**Görev a:** Öyküde "Erçin'in ''Hayat''ını seyrettikten" ifadesinden "filmi sonuna kadar seyretti." ifadesine kadar uzanan bölümü, iki uç da dahil, hiç değiştirmeden yazın.

**Seçilen metin:**
Erçin'in ''Hayat''ını seyrettikten sonra benim de buna benzer bir öyküm olduğunu anımsadım. Senaryolaştırılması çok kolay olacağı için olduğu gibi koymayı uygun gördüm.
ORADA OLMAYAN
Sinemaya filmin ortasında girdiğinde karanlıktan anlayamadı önce hiç kimse olmadığını. Cumartesi öğleden sonrası, sıcak bir yaz günü, kendisi hariç herkesin yapacağı çok daha önemli işleri vardı. Kendine çok uzak yerlerde zevkle geçirecekleri zamanlar için ona ihtiyaçları yoktu. Tek başına filmi sonuna kadar seyretti.
Jenerikleri sonuna kadar seyretti. Sonraki seyirci için çıkması gerekiyordu. Araya çıktı, kimse yoktu. Koşarak merdivenleri çıkıp gişeye kadar koştu; yine kimse yoktu. Büyük siyah dış kapı kilitliydi. Öfkeyle ve haykırışlarla yumruklamaya başladı kapıyı. Oysa bir sinema koltuğuna gömülüp, yerinden kalkmadan binlerce film seyrederek yaşlanmayı, hatta ölmeyi düşlemiş, bunun için dua ettiği bile olmuştu.

**Gösterilen kayıtlar:**
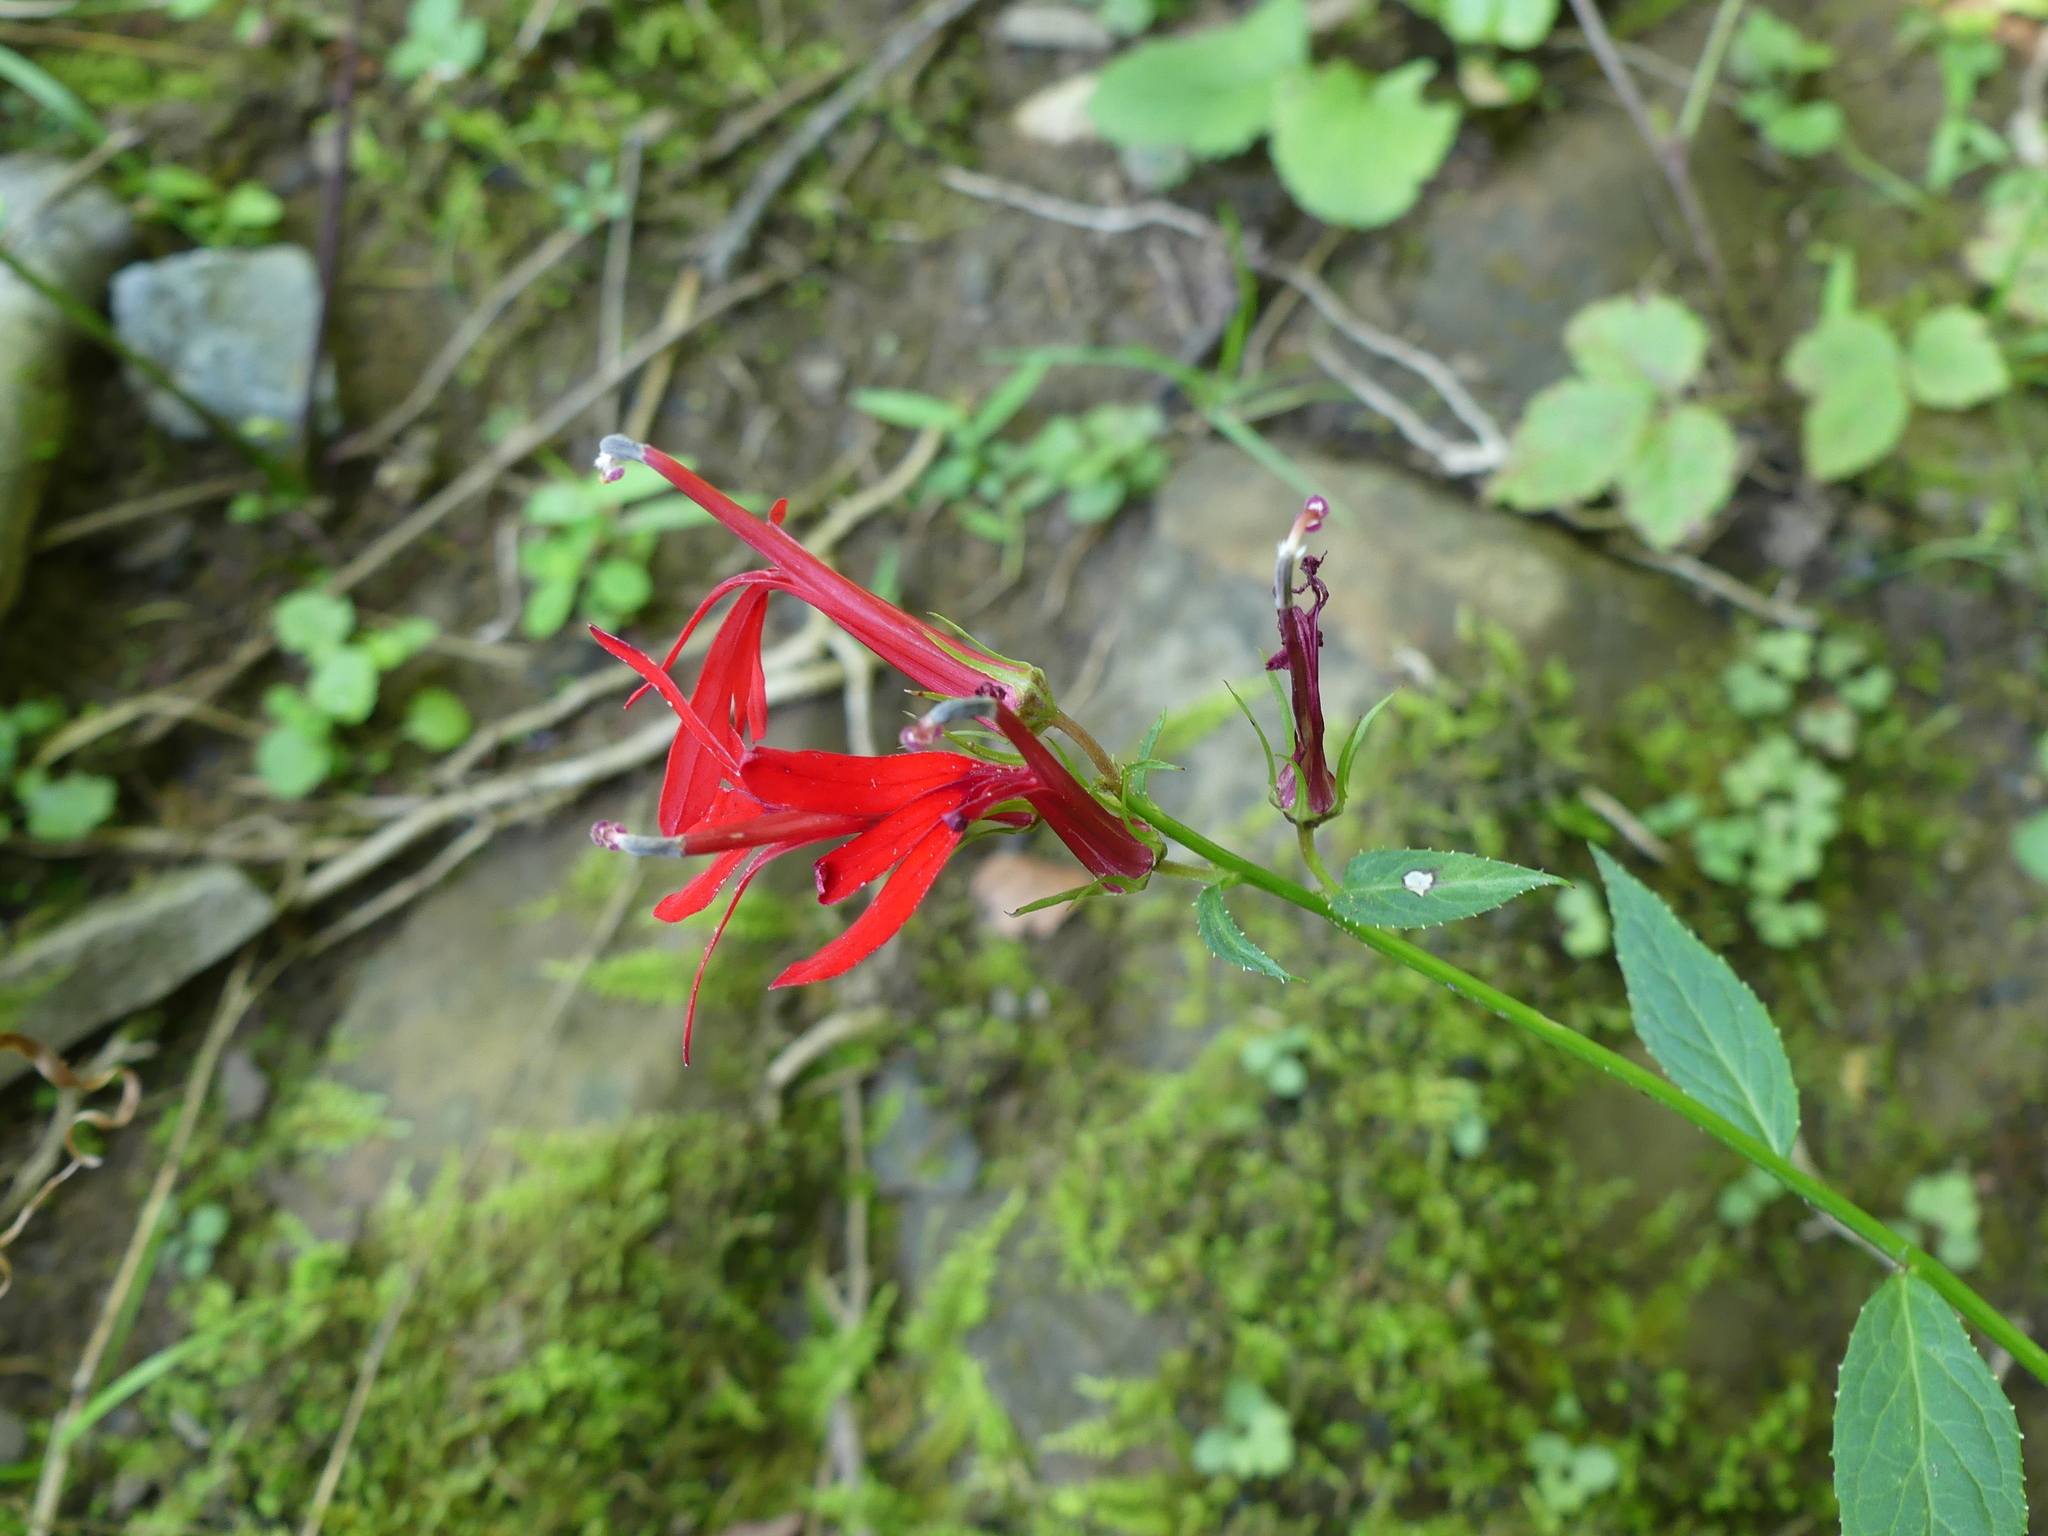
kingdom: Plantae
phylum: Tracheophyta
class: Magnoliopsida
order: Asterales
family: Campanulaceae
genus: Lobelia
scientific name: Lobelia cardinalis
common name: Cardinal flower
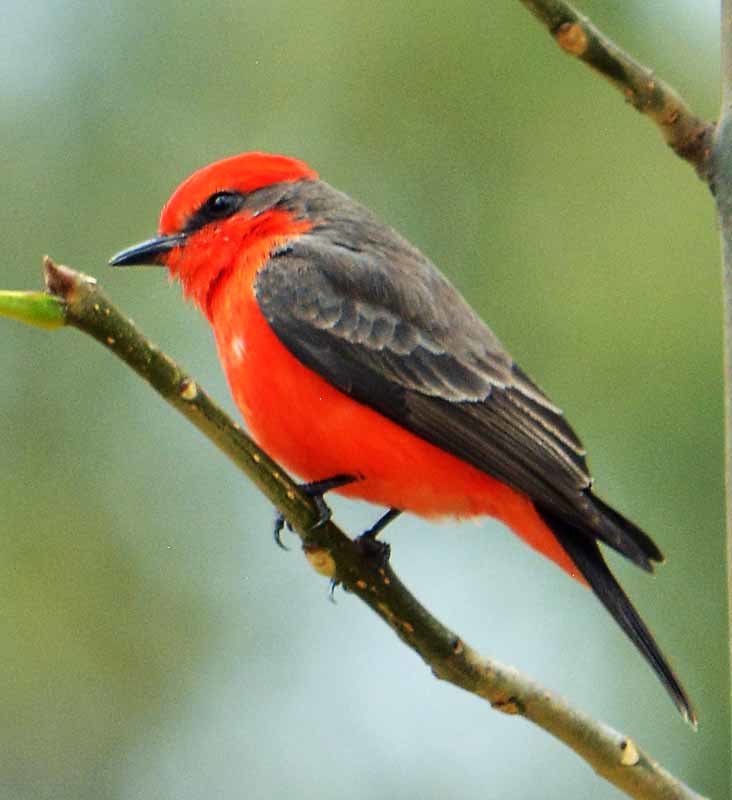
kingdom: Animalia
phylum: Chordata
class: Aves
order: Passeriformes
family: Tyrannidae
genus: Pyrocephalus
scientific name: Pyrocephalus rubinus
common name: Vermilion flycatcher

**Görev b:** Kayıtlarda "family: Campanulaceae" satırından kayıtların sonuna kadar uzanan bölümü, iki uç da dahil, "common name" yerine "English name" koyarak yalnızca bu bölümü yeniden yazın. Başka hiçbir şeyi değiştirmeyin, resimleri de cevaba almayın.

**Cevap a:**
Erçin'in ''Hayat''ını seyrettikten sonra benim de buna benzer bir öyküm olduğunu anımsadım. Senaryolaştırılması çok kolay olacağı için olduğu gibi koymayı uygun gördüm.
ORADA OLMAYAN
Sinemaya filmin ortasında girdiğinde karanlıktan anlayamadı önce hiç kimse olmadığını. Cumartesi öğleden sonrası, sıcak bir yaz günü, kendisi hariç herkesin yapacağı çok daha önemli işleri vardı. Kendine çok uzak yerlerde zevkle geçirecekleri zamanlar için ona ihtiyaçları yoktu. Tek başına filmi sonuna kadar seyretti.

**Cevap b:**
family: Campanulaceae
genus: Lobelia
scientific name: Lobelia cardinalis
English name: Cardinal flower
kingdom: Animalia
phylum: Chordata
class: Aves
order: Passeriformes
family: Tyrannidae
genus: Pyrocephalus
scientific name: Pyrocephalus rubinus
English name: Vermilion flycatcher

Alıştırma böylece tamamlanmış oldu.